EXERCISE GOAL:
Would you transcribe the listing that follows word for word, skipping pictures?

DATASET SECTION:
──────────────────────────────
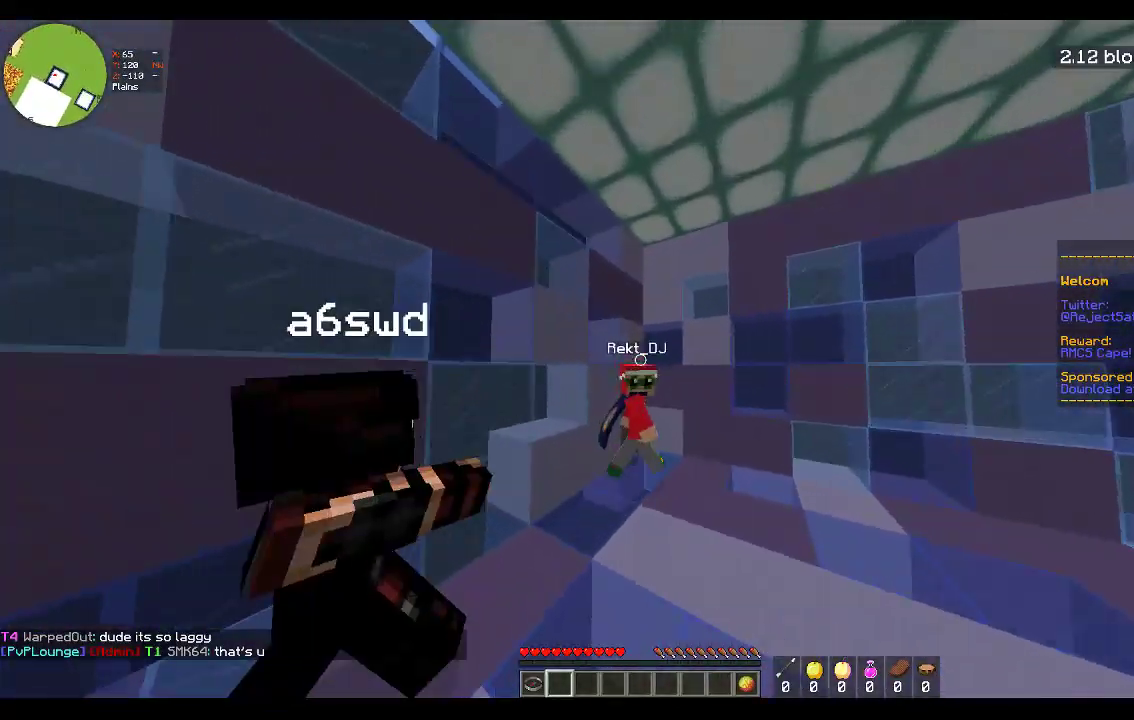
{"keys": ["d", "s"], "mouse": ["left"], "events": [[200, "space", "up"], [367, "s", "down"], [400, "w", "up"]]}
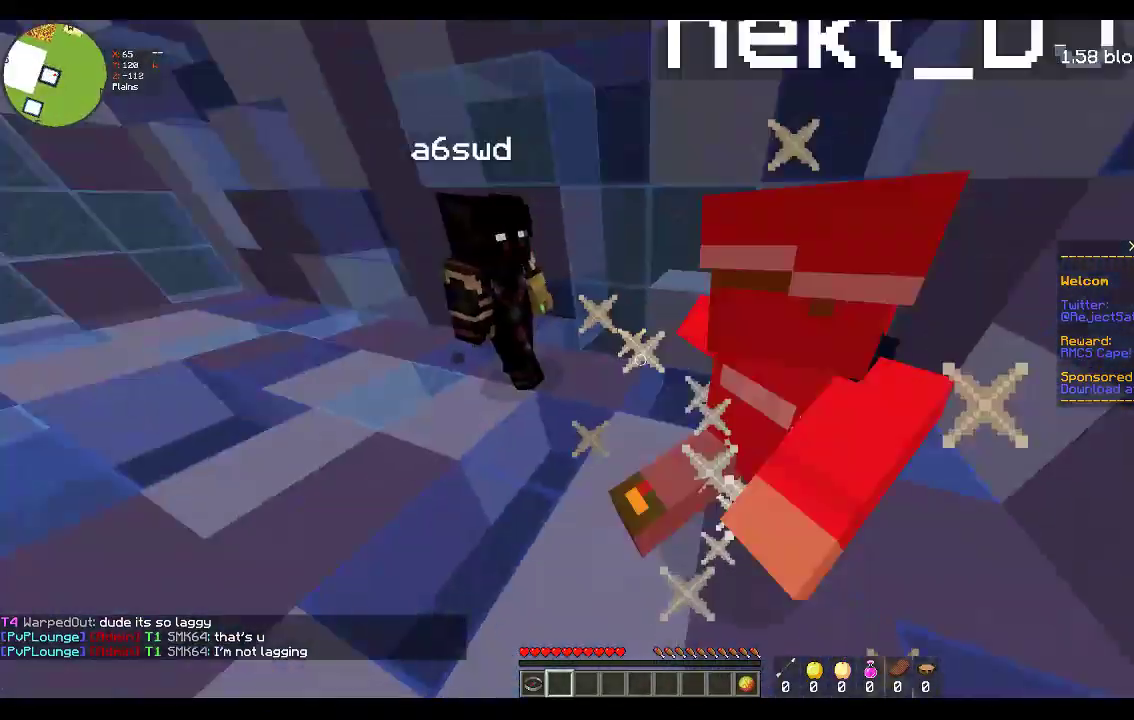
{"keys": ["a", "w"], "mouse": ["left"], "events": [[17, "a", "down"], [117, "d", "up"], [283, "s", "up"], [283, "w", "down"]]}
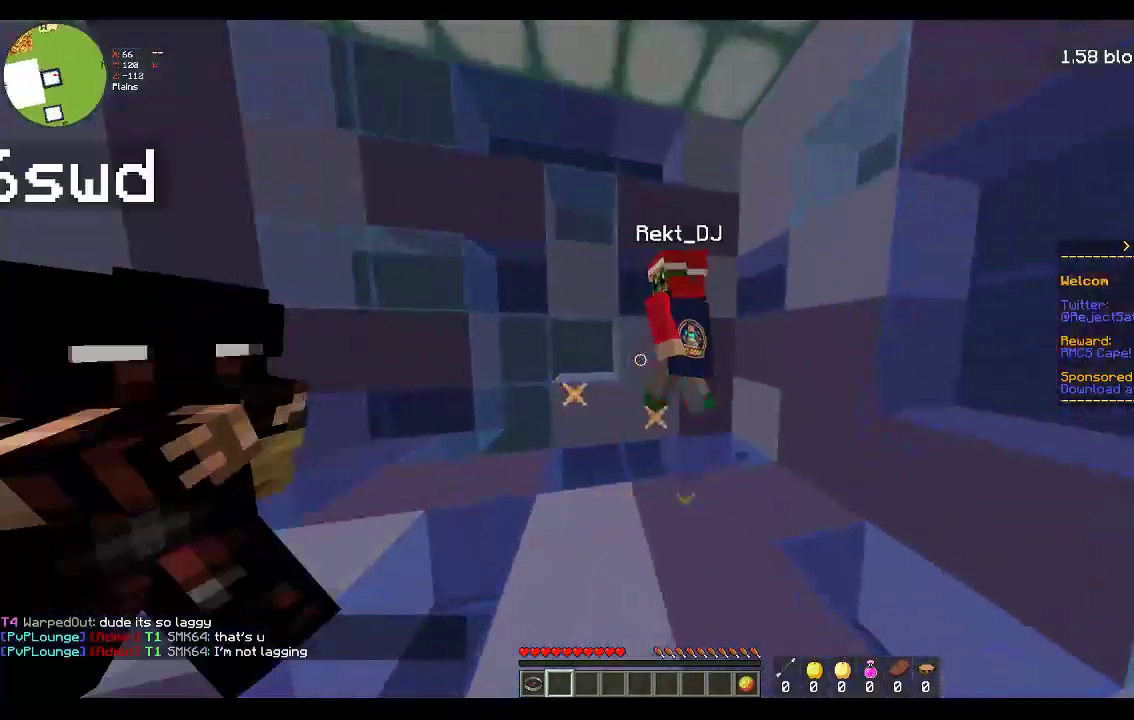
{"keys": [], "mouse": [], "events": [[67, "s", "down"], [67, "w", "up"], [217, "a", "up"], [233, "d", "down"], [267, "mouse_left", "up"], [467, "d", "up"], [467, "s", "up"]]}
──────────────────────────────
REPLY:
{"keys": ["d", "s"], "mouse": ["left"], "events": [[200, "space", "up"], [367, "s", "down"], [400, "w", "up"]]}
{"keys": ["a", "w"], "mouse": ["left"], "events": [[17, "a", "down"], [117, "d", "up"], [283, "s", "up"], [283, "w", "down"]]}
{"keys": [], "mouse": [], "events": [[67, "s", "down"], [67, "w", "up"], [217, "a", "up"], [233, "d", "down"], [267, "mouse_left", "up"], [467, "d", "up"], [467, "s", "up"]]}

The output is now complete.